*Short-answer chart tasks*:
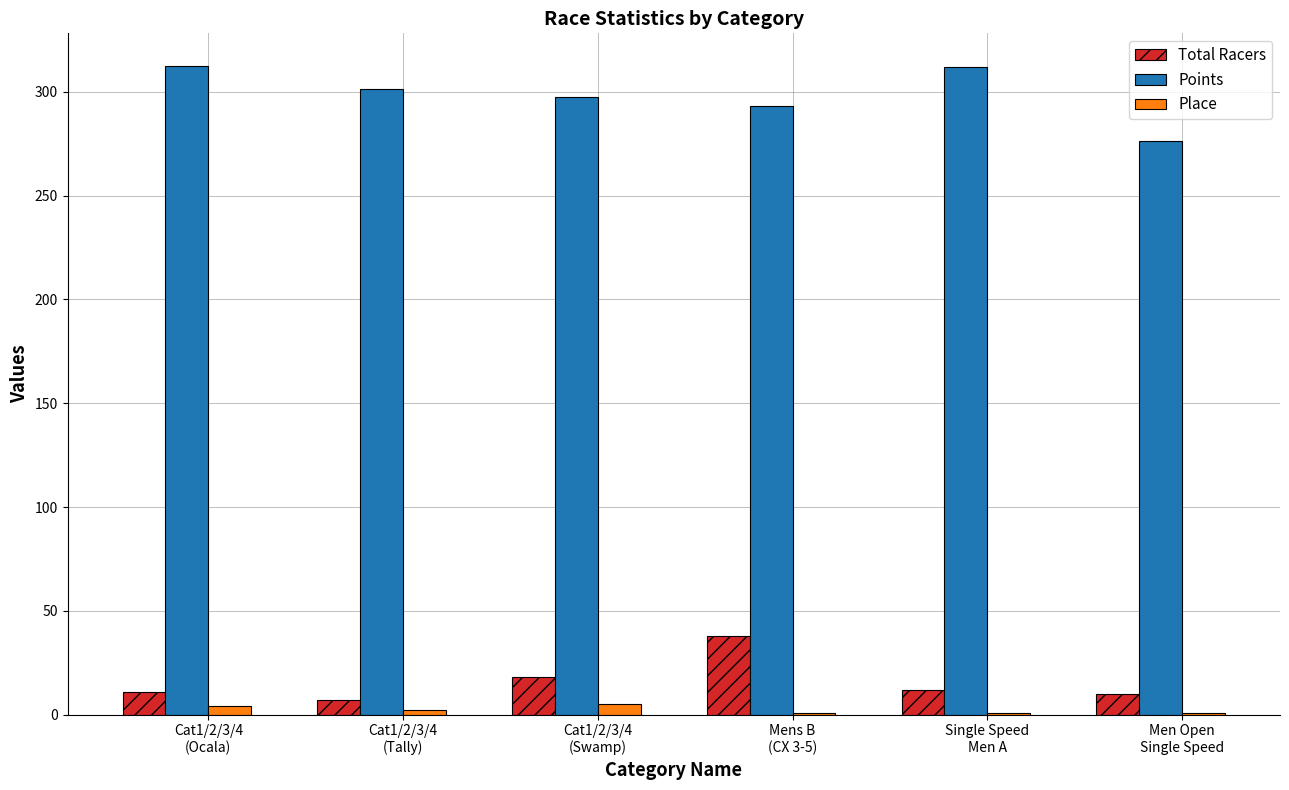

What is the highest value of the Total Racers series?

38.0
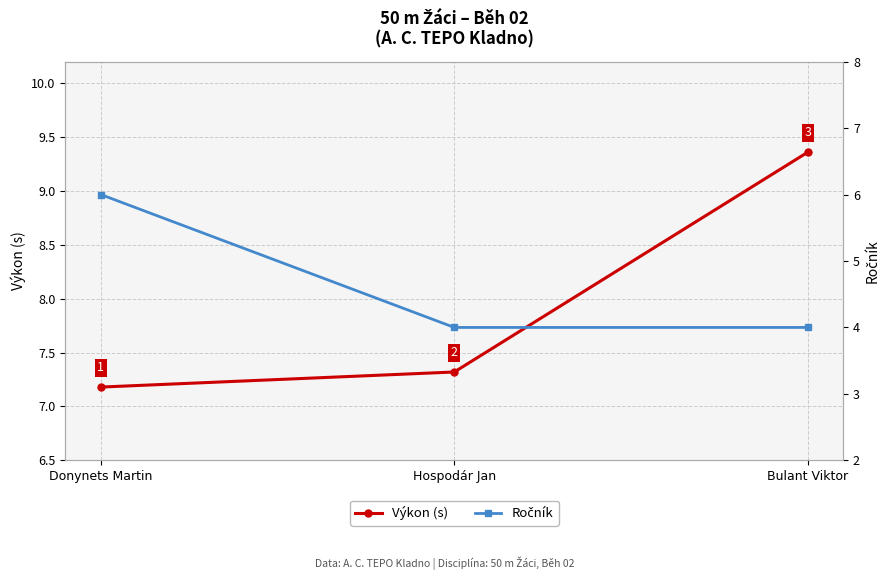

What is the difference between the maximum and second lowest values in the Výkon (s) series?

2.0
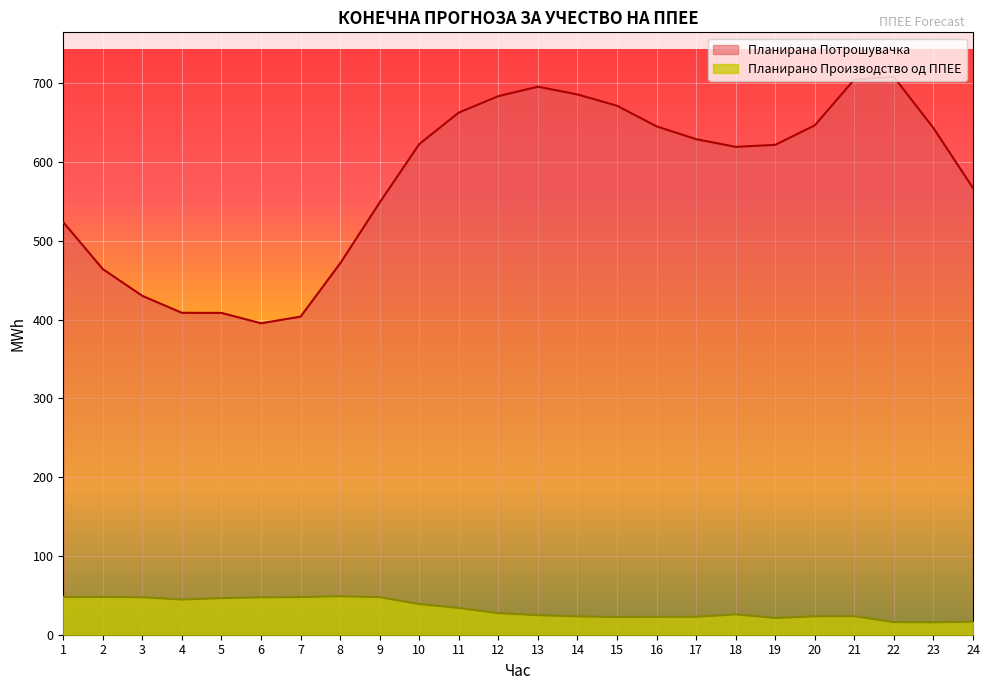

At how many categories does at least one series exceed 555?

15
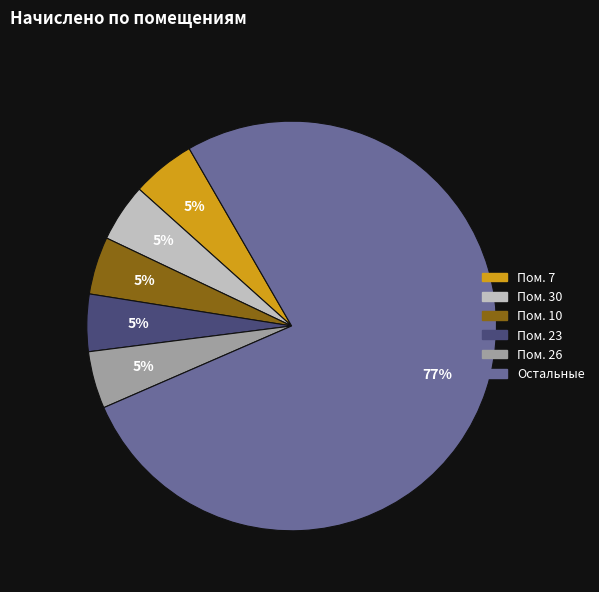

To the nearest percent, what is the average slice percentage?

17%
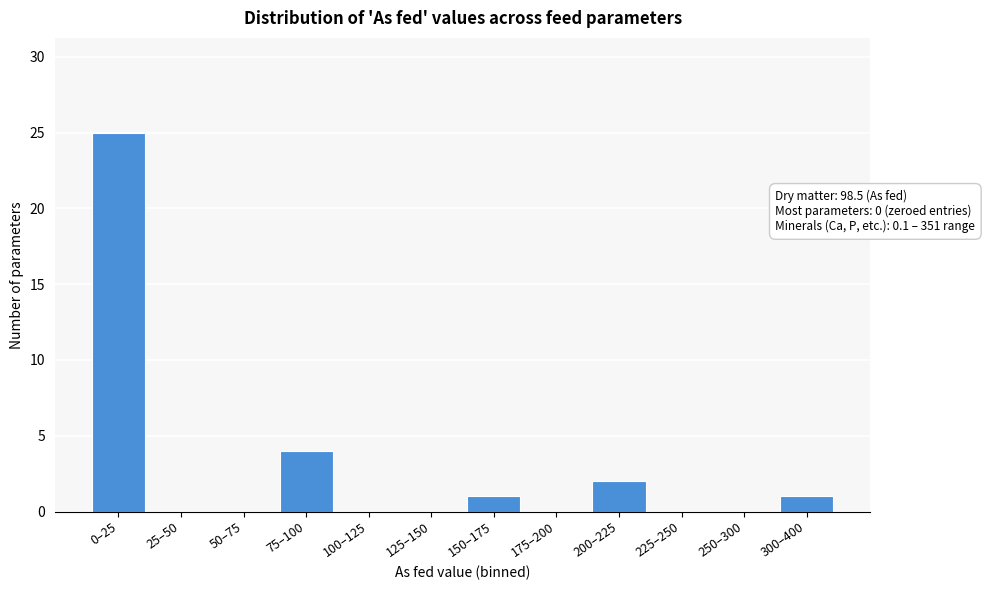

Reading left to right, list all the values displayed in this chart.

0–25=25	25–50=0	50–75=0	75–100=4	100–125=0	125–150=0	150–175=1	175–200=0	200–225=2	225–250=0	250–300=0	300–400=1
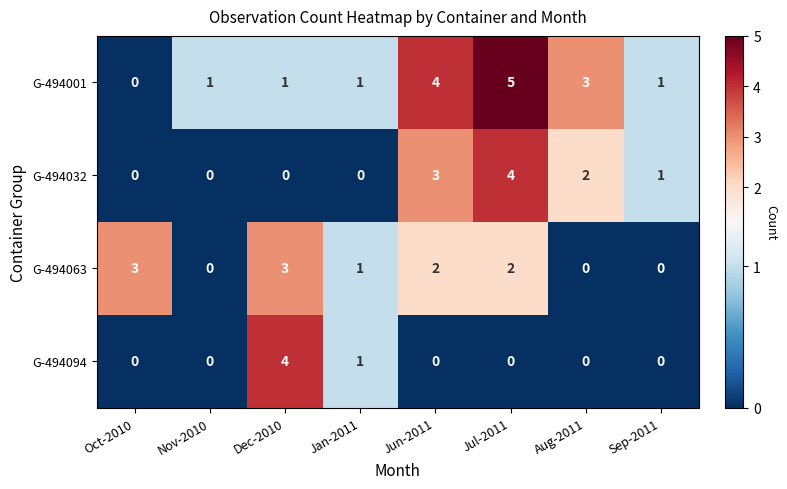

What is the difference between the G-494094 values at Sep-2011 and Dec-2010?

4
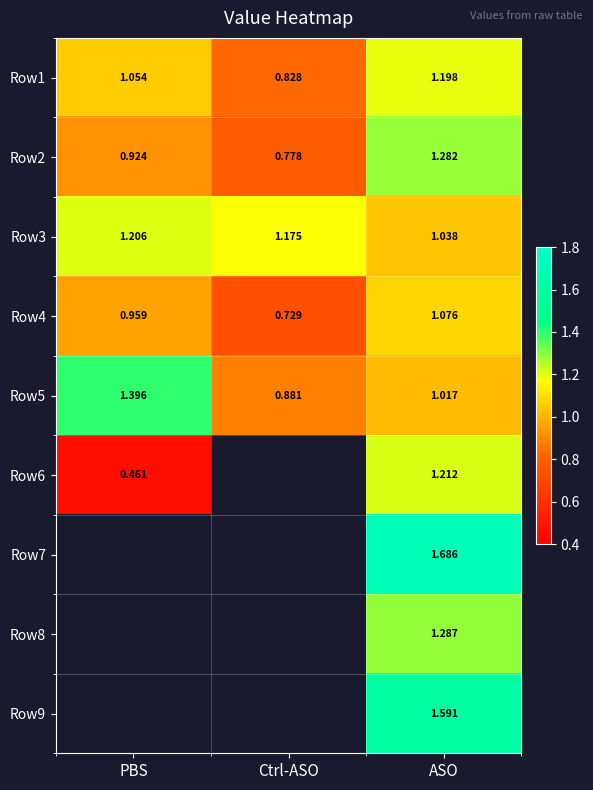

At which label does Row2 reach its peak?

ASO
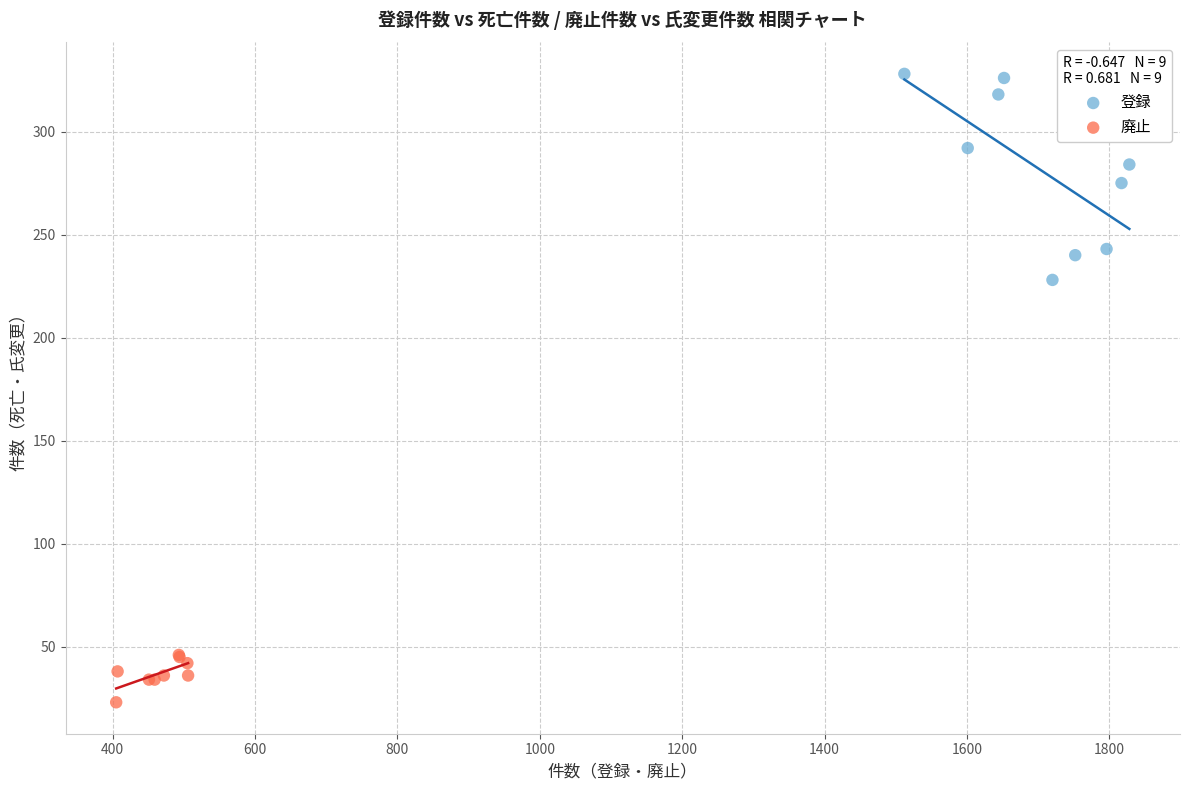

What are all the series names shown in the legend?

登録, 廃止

*Prompt*:
Please state how many lines in the material contain the string "between", with case counting. Give only the number.

*Solution to the problem*:
2